Reading Clown Alley by Bill Ballantine, I expected to learn about greasepaint and slapstick, banana peels and pratfalls. And I did. But what surprised me—what stuck with me—is how deeply human the clown world is. Clowns, like pastors, are students of vulnerability. They train themselves to fall well, to fail big, to get back up with dignity and ridiculous grace.

Ballantine’s stories from inside the ring—his portraits of veteran clowns eating canned beans behind the big top or coaching the next generation on how to take a pie to the face—read, to me, like parables. These are not just funny people. These are people who know what it means to be seen. Who dare to be fools. Who understand the power of presence.

In the church, we talk a lot about incarnation—about how God became flesh and dwelled among us. In clowning, there’s something similarly incarnational: the holy risk of showing up with your whole, absurd, too-much self.

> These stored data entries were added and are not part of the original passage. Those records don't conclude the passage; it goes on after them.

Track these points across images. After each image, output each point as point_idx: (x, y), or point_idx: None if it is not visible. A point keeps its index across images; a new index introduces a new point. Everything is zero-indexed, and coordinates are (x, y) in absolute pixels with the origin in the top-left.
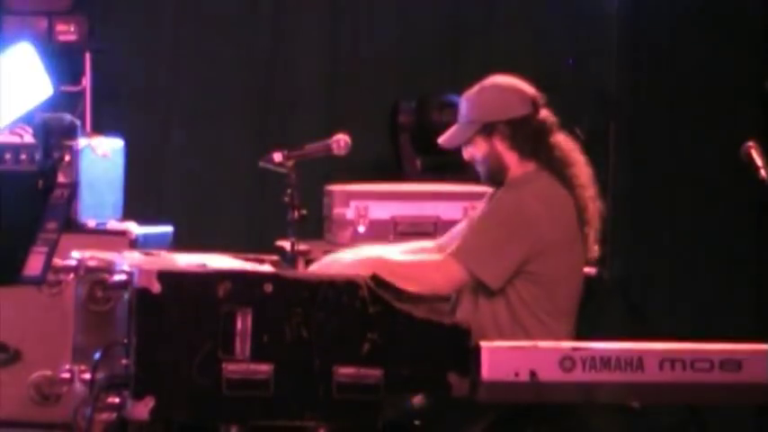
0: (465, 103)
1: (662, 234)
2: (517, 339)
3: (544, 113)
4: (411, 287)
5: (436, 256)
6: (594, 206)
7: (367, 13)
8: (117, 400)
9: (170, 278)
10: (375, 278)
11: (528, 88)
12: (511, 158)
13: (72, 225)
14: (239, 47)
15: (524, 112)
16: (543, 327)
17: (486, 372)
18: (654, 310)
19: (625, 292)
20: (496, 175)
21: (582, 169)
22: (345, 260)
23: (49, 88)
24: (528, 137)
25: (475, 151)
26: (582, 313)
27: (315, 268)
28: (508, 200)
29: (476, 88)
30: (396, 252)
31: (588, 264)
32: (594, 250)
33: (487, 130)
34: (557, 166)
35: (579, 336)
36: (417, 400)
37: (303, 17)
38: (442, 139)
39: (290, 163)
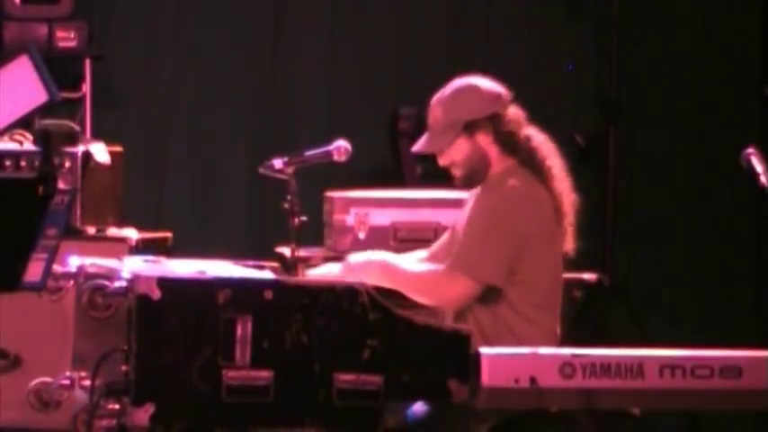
0: (440, 107)
1: (662, 240)
2: (503, 340)
3: (514, 109)
4: (419, 299)
5: (440, 267)
6: (569, 199)
7: (367, 19)
8: (117, 406)
9: (170, 285)
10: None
11: (498, 86)
12: (494, 154)
13: (72, 231)
14: (239, 54)
15: (501, 109)
16: (529, 324)
17: (487, 378)
18: (654, 317)
19: (625, 298)
20: (478, 175)
21: (556, 161)
22: (352, 261)
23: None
24: (507, 132)
25: (455, 154)
26: (582, 319)
27: (319, 271)
28: (493, 200)
29: (448, 92)
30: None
31: (566, 258)
32: (569, 243)
33: (470, 128)
34: (533, 161)
35: (579, 342)
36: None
37: (304, 24)
38: (418, 147)
39: (291, 169)
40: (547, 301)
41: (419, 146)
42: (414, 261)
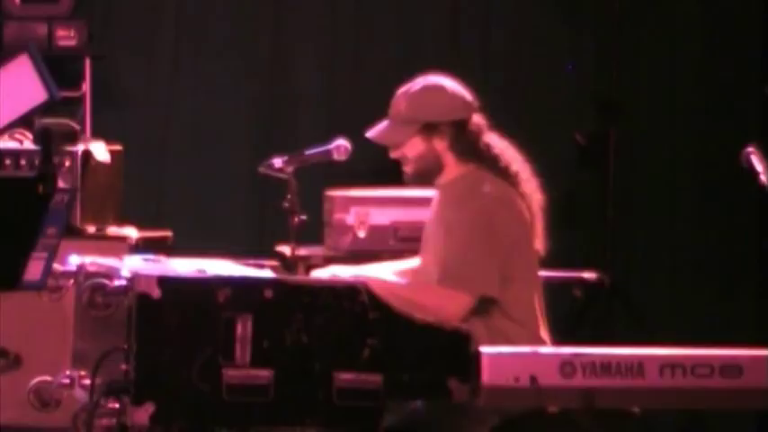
0: (404, 101)
1: (662, 240)
2: (488, 340)
3: (477, 117)
4: (416, 314)
5: (432, 284)
6: (537, 200)
7: (367, 17)
8: (117, 405)
9: (170, 284)
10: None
11: (465, 91)
12: (449, 159)
13: (72, 230)
14: (239, 52)
15: (466, 115)
16: (517, 324)
17: (487, 377)
18: (654, 316)
19: (625, 297)
20: (429, 175)
21: (521, 164)
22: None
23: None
24: (468, 139)
25: (408, 150)
26: (582, 318)
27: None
28: (474, 210)
29: (417, 86)
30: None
31: (540, 257)
32: (542, 242)
33: (429, 129)
34: (495, 165)
35: (579, 341)
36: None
37: (303, 22)
38: (372, 134)
39: (291, 168)
40: (532, 305)
41: (374, 133)
42: (401, 274)
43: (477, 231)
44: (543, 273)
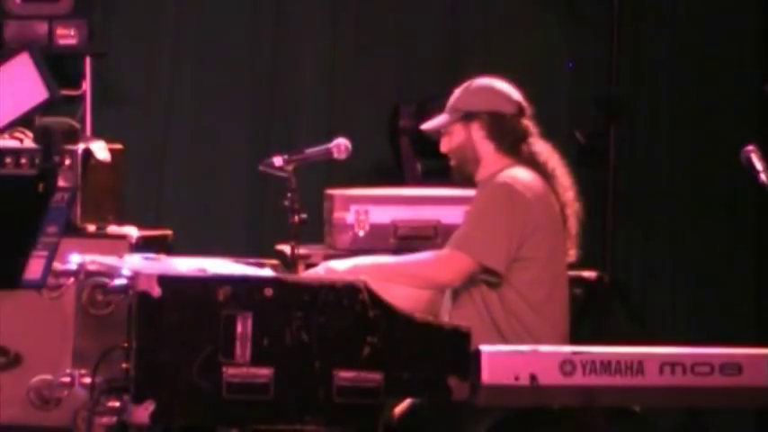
0: (454, 95)
1: (662, 238)
2: (509, 327)
3: (527, 122)
4: (415, 284)
5: (432, 253)
6: (572, 207)
7: (367, 16)
8: (117, 403)
9: (170, 282)
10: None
11: (518, 94)
12: (486, 150)
13: (72, 229)
14: (239, 51)
15: (508, 110)
16: (536, 314)
17: (487, 375)
18: (654, 314)
19: (625, 295)
20: (468, 167)
21: (562, 171)
22: (339, 268)
23: (48, 93)
24: (507, 133)
25: (452, 141)
26: (582, 317)
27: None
28: (495, 187)
29: (467, 84)
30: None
31: (569, 265)
32: (572, 255)
33: (467, 118)
34: (535, 162)
35: (579, 339)
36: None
37: (303, 21)
38: (425, 125)
39: (290, 167)
40: (553, 296)
41: (425, 124)
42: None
43: (495, 207)
44: None
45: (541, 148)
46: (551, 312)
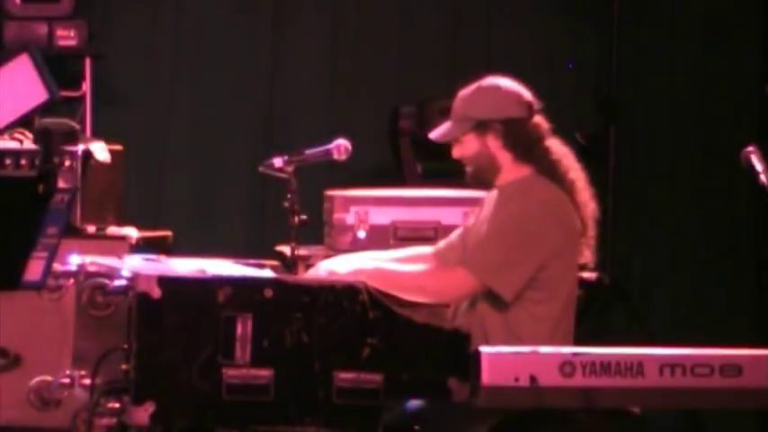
0: (460, 100)
1: (662, 239)
2: (514, 341)
3: (539, 119)
4: (417, 297)
5: (434, 265)
6: (590, 210)
7: (367, 17)
8: (117, 405)
9: (170, 283)
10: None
11: (525, 92)
12: (504, 159)
13: (72, 230)
14: (239, 52)
15: (520, 114)
16: (542, 331)
17: (487, 377)
18: (654, 315)
19: (625, 296)
20: (485, 175)
21: (578, 173)
22: (341, 272)
23: (48, 94)
24: (522, 139)
25: (465, 149)
26: (582, 318)
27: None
28: (517, 209)
29: (473, 86)
30: (389, 259)
31: (581, 268)
32: (587, 256)
33: (481, 127)
34: (553, 171)
35: (579, 341)
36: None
37: (303, 22)
38: (433, 134)
39: (291, 168)
40: (565, 309)
41: (434, 133)
42: (406, 262)
43: (513, 230)
44: None
45: (555, 146)
46: (557, 329)
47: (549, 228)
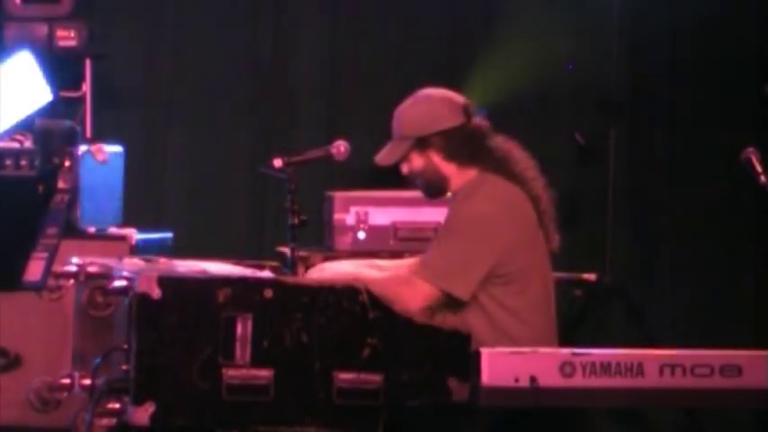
0: (396, 120)
1: (662, 239)
2: (496, 342)
3: (477, 120)
4: (394, 307)
5: (398, 274)
6: (547, 196)
7: (367, 17)
8: (117, 405)
9: (170, 284)
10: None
11: (458, 97)
12: (449, 169)
13: (72, 231)
14: (239, 53)
15: (456, 122)
16: (523, 324)
17: (486, 377)
18: (654, 316)
19: (625, 297)
20: (436, 187)
21: (527, 163)
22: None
23: (47, 94)
24: (463, 146)
25: (412, 166)
26: (582, 318)
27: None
28: (464, 209)
29: (407, 102)
30: (373, 265)
31: (553, 255)
32: (555, 240)
33: (421, 144)
34: (501, 167)
35: (579, 341)
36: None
37: (303, 22)
38: (378, 158)
39: (291, 169)
40: (538, 300)
41: (378, 156)
42: (390, 269)
43: (461, 231)
44: None
45: (499, 143)
46: (538, 320)
47: (499, 223)
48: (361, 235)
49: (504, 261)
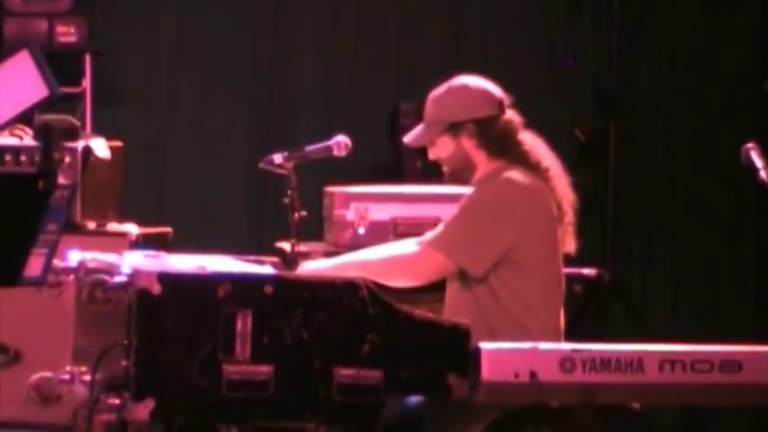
0: (431, 103)
1: (662, 235)
2: (504, 327)
3: (510, 114)
4: (393, 281)
5: (412, 248)
6: (569, 198)
7: (367, 14)
8: (117, 401)
9: (170, 279)
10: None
11: (495, 89)
12: (479, 157)
13: (72, 226)
14: (239, 49)
15: (491, 113)
16: (529, 312)
17: (486, 373)
18: (654, 311)
19: (625, 293)
20: (462, 174)
21: (553, 162)
22: (322, 269)
23: (48, 90)
24: (495, 136)
25: (440, 151)
26: (582, 314)
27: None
28: (486, 190)
29: (443, 88)
30: (370, 253)
31: (567, 258)
32: (571, 244)
33: (454, 129)
34: (527, 162)
35: (580, 337)
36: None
37: (303, 19)
38: (407, 138)
39: (291, 164)
40: (548, 294)
41: (408, 137)
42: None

Clowns don't hide their humanity; they exaggerate it, exposing our shared silliness and sorrow. They are both mirror and mercy.

Ballantine reminded me that ministry, like clowning, isn’t about being impressive. It’s about being available. It's about stumbling into grace, over and over, in front of a crowd. It’s about walking into sacred spaces (a.k.a. everywhere) with oversized shoes and open hearts, trusting that the Spirit might just be speaking through the laughter.

Reading Clown Alley, I remembered that the church is a kind of circus—holy, unpredictable, beautifully imperfect. And maybe, just maybe, that’s exactly how God likes it.